In provincia di Verona sono poco più di 1.000 le imprese della categoria Comunicazione, che comprende, tra gli altri, anche fotografi, produzioni video e videoperatori, per un totale di circa 2.000 addetti. Il caso specifico dei fotografi è un esempio: solo in Veneto ci sono 820 imprese artigiane e almeno altrettanti liberi professionisti che svolgono attività di fotografia e video. Vi sono anche altri settori in condizioni analoghe: le pulitintolavanderie, o i calzolai che, altro esempio, sono in affitto su immobili con classificazioni diverse da quelle previste dal decreto e quindi senza credito d’imposta. Solo queste tre categorie rappresentano un totale di oltre 2.000 imprese attive in Veneto.
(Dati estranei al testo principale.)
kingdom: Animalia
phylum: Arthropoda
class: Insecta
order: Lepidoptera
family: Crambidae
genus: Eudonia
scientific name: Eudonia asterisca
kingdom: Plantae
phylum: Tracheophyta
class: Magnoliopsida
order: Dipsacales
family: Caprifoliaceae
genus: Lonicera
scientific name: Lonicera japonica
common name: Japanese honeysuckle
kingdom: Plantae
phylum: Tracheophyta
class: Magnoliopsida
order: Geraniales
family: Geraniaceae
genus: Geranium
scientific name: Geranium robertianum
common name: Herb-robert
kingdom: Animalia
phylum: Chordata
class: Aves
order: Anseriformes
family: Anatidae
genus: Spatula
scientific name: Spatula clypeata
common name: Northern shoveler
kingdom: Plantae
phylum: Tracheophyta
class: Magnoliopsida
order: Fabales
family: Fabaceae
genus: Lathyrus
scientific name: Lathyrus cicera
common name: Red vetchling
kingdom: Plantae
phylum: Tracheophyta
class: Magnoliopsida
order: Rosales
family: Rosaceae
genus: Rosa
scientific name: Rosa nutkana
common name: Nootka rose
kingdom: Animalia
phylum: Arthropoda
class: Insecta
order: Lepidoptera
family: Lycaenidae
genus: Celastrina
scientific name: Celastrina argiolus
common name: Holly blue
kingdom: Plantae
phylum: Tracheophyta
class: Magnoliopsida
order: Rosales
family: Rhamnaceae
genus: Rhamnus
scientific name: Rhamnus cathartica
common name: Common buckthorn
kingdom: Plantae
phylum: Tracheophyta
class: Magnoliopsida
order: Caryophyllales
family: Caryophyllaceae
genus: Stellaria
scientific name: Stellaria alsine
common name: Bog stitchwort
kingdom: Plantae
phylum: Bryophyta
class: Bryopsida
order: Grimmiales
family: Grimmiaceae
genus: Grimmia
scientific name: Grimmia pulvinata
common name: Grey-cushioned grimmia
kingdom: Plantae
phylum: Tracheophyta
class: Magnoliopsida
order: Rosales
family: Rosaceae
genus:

“Sappiamo – prosegue Iraci Sareri – che non è facile fare norme che contemplino tutte le specificità dei casi, ma appunto per questo, chiediamo al governo di utilizzare il criterio di allargare le misure a tutte le imprese, non ragionare unicamente per sezioni o codici che creano differenziazioni inutili in questo periodo di difficoltà. E’ una questione di equità e di tenuta del sistema. Il calo del lavoro riguarda tanti settori fra quelli non direttamente contemplati nel decreto Cura Italia. Restando al mondo della fotografia e della comunicazione in genere – conclude il Presidente –, c’è un intero settore in sofferenza per il fatto che, direttamente o indirettamente, è legato al turismo, alle fiere, alla pubblicità, agli eventi. L’aspetto più grave è che, quando finirà questo periodo di lockdown, per molte delle nostre imprese sarà impossibile recuperare il lavoro perso e chiuderanno l’anno quasi certamente con un fatturato più che dimezzato. C’è qualcuno che se ne sta rendendo conto? Siamo molto preoccupati”.

Confartigianato sta chiedendo a gran voce alla politica di intervenire con misure importanti, veloci e senza discriminazioni. Il problema della liquidità per le imprese è la priorità ed è necessario delineare subito delle misure, anche progressive ma chiare, per consentire alle imprese di lavorare e impedire che le condizioni dovute a questa situazione diventino letali.